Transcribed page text
........

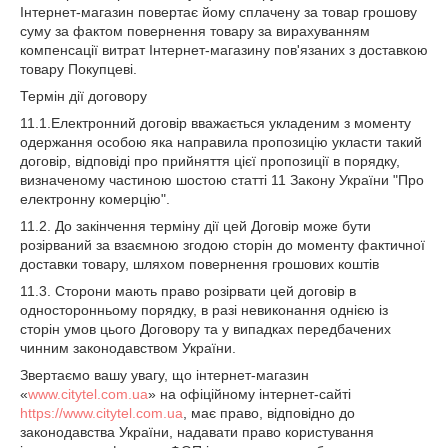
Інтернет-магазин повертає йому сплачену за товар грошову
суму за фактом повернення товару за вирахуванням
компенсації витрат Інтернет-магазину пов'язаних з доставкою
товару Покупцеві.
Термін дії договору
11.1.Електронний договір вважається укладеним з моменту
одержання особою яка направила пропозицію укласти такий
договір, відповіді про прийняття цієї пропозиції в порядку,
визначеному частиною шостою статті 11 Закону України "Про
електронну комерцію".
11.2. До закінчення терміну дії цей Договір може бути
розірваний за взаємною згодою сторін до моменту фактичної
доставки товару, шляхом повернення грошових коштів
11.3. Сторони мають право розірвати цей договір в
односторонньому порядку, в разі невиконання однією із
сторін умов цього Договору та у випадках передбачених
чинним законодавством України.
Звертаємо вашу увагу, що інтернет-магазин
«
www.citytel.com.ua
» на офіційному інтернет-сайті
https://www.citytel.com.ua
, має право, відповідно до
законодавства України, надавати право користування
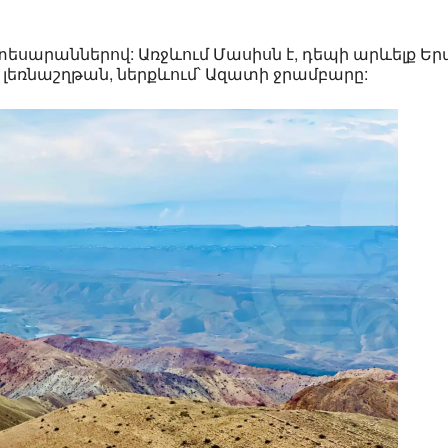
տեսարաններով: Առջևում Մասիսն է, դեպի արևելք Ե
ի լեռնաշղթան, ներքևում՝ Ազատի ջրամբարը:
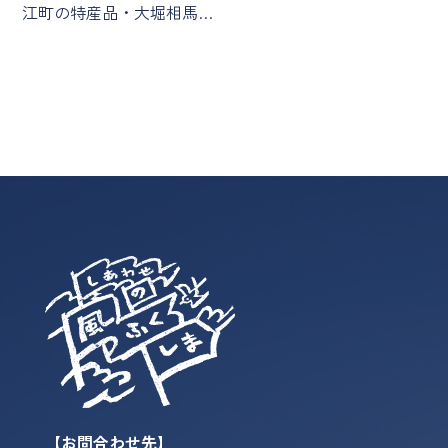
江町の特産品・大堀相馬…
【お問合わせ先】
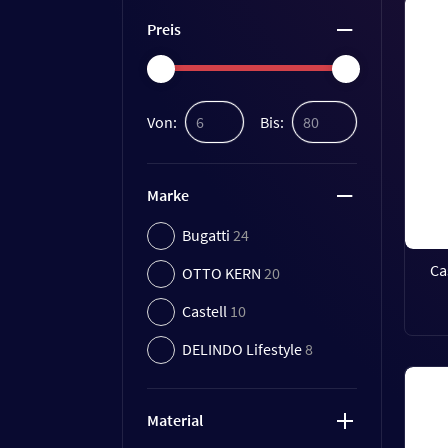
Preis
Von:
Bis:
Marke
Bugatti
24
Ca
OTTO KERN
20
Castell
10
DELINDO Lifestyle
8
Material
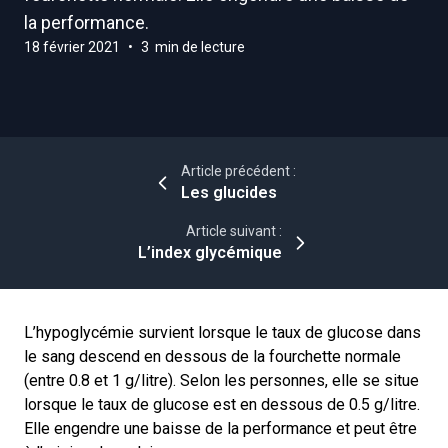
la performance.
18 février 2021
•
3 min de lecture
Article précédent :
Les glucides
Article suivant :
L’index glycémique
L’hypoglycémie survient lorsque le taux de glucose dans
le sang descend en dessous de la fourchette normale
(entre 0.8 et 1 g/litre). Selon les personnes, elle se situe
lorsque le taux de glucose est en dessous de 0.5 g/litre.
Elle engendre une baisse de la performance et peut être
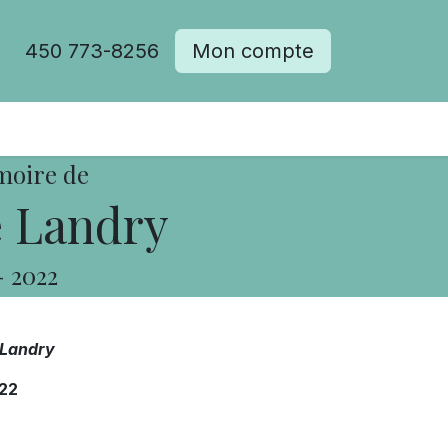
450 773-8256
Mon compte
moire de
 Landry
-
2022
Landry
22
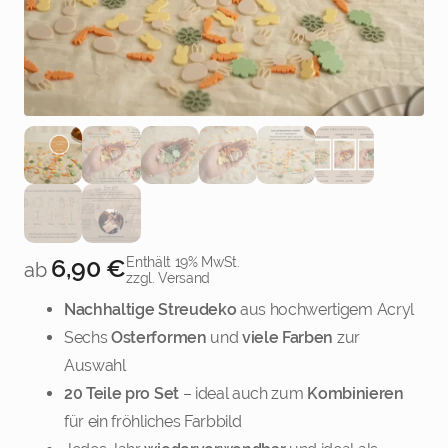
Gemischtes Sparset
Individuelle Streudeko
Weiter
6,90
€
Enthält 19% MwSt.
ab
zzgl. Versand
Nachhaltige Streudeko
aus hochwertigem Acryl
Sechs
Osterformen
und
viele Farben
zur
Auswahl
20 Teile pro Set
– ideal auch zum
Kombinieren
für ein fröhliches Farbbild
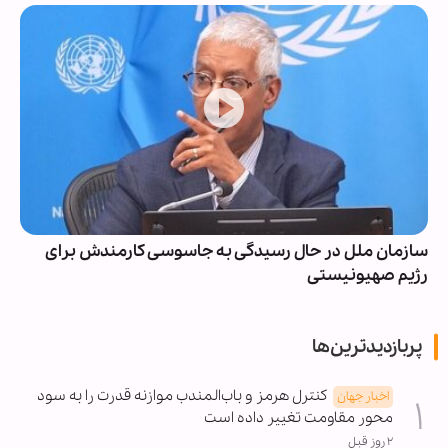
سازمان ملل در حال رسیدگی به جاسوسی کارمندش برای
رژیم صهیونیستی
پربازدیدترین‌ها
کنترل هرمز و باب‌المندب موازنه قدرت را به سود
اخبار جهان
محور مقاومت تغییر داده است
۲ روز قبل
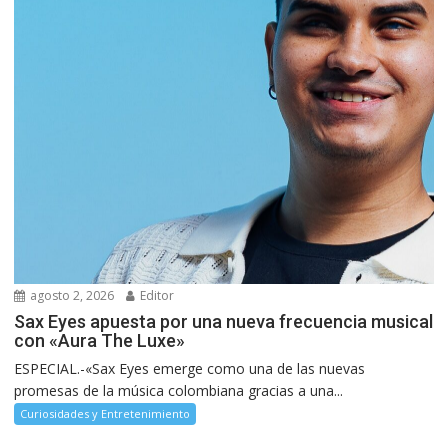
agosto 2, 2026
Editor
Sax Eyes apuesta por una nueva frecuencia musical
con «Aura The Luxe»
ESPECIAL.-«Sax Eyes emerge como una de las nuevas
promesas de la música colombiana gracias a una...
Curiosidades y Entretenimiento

........

**EXERCISE REQUIREMENTS:** Reproduce word for word the lines of the data from the one containing "agosto 2, 2026" through the final line, both ends included.

**RESULT FOR THIS EXERCISE:**
agosto 2, 2026
Editor
Sax Eyes apuesta por una nueva frecuencia musical
con «Aura The Luxe»
ESPECIAL.-«Sax Eyes emerge como una de las nuevas
promesas de la música colombiana gracias a una...
Curiosidades y Entretenimiento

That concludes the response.